Unfortunately for the United States (and Britain, which by then had become a junior partner to America), Nehru took a firm stand and had the Sheikh under house arrest. The western powers thereupon decided to help Pakistan, hoping that if somehow Jammu & Kashmir could be seized from Indian hands, and placed into the craving hands of Pakistan, western oil interests in the gulf would be safe.

At first even the Soviet Union was not aware of British trickery. At the United Nations, the Russians generally remained silent during the Kashmir debates until 1952. They abstained from voting although their pro agenda portrayed the so-called Kashmir dispute as an Anglo-American imperialist plot, which, of course, it was, though Moscow became aware of its full significance much later.

It is only after the break down of the Soviet Union and the "evil empire" that Washington has come to realise that so far as western interests are concerned, Kashmir is a dead issue and that, when it comes to chosing strategic partners, it is better to have India, rather than Pakistan, as a friend. That will explain President Clinton's loud noises favouring India. Pakistan's reaction is that of a slave who has been spurned. China can give it nuclear know-how, even ready-made missiles, but while it may help prevent a war, it cannot win it Jammu & Kashmir.

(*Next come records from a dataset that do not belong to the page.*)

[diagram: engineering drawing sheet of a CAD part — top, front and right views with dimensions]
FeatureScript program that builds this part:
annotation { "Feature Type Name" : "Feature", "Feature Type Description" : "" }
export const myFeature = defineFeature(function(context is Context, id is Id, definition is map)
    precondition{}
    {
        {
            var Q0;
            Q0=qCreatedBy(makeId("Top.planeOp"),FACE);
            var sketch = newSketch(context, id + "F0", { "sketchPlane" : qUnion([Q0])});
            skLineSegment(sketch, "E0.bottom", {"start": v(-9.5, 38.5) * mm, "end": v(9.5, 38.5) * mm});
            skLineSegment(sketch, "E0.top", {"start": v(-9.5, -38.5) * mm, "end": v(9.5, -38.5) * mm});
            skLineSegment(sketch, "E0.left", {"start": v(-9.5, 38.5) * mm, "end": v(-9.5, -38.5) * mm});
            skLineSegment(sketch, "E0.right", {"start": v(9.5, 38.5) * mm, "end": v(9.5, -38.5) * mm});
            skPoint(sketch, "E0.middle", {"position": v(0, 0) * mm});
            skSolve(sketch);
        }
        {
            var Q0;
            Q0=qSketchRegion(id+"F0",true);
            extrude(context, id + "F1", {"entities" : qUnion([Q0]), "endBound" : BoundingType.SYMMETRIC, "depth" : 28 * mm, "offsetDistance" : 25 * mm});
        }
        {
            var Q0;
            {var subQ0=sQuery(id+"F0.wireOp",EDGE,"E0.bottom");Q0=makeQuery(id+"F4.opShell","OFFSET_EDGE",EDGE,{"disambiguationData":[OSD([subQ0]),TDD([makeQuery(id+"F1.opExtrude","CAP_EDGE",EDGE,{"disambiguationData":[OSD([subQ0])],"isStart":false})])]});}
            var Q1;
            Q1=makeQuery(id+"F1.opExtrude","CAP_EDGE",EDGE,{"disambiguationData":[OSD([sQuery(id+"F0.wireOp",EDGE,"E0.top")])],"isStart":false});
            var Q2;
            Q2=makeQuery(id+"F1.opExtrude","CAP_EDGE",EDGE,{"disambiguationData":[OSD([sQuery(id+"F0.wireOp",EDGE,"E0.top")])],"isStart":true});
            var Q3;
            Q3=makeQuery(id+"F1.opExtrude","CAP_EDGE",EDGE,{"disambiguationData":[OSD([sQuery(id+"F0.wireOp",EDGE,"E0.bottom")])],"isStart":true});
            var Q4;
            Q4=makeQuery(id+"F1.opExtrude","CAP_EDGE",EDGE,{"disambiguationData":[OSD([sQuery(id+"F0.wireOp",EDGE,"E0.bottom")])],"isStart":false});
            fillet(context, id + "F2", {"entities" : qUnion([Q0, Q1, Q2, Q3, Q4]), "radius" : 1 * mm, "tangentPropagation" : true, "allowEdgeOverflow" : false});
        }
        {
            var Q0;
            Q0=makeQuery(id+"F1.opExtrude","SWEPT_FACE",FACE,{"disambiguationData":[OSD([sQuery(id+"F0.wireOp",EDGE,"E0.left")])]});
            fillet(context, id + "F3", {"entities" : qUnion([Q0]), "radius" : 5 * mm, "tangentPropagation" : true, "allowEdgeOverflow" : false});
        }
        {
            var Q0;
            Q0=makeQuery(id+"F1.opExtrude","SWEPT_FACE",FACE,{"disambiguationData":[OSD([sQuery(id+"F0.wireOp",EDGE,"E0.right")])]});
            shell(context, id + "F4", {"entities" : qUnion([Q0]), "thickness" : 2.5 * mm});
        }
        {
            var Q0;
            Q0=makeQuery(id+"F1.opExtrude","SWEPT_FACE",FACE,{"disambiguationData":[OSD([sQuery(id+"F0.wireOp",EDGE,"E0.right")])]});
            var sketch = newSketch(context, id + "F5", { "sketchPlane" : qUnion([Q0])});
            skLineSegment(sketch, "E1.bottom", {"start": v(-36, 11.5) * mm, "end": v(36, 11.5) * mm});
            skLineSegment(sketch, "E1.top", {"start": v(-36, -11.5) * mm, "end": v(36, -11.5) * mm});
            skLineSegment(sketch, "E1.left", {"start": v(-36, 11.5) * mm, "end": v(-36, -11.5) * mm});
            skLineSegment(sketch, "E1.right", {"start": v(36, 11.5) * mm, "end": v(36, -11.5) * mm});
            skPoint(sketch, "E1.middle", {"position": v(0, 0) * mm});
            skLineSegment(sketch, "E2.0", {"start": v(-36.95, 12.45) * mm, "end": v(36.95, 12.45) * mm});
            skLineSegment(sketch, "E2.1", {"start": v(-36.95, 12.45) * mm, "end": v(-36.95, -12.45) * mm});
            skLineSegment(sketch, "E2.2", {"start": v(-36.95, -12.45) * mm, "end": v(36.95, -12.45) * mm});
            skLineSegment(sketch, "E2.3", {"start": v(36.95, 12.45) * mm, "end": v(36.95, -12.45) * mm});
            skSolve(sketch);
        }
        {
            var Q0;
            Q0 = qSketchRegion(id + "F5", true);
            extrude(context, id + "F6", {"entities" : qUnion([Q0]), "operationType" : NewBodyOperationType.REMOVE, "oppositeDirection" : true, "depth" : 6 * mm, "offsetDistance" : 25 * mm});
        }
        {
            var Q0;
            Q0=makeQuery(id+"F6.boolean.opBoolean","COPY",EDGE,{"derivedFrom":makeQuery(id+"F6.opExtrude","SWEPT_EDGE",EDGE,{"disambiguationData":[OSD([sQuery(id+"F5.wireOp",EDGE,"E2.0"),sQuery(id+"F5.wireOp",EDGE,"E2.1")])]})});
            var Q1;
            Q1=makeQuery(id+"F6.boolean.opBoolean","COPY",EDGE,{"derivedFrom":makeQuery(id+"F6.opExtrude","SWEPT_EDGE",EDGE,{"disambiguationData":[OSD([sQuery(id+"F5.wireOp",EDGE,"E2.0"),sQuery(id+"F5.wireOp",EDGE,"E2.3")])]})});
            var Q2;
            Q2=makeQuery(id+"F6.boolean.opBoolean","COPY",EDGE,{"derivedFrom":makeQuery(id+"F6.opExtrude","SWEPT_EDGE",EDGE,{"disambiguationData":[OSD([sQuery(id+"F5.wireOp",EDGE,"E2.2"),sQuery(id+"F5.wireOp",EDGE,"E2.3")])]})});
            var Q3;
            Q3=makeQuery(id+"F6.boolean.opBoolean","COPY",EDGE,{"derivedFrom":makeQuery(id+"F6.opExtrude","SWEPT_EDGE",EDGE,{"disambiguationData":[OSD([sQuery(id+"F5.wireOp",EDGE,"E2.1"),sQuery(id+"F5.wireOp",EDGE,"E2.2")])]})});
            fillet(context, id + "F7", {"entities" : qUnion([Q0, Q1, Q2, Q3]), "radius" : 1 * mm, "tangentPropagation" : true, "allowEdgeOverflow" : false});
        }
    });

Gen. Musharraf still does not wish to acknowledge that the game is over. For the present India has only to remain patient. Wisely, Prime Minister Atal Behari Vajpayee noted in his August 15 address to the country that "the 21st century does not permit the re-drawing of borders either in the name of religion or on the strength of the sword". Peace has to come to India under Indian conditions, because the West knows what is good for it in south Asia.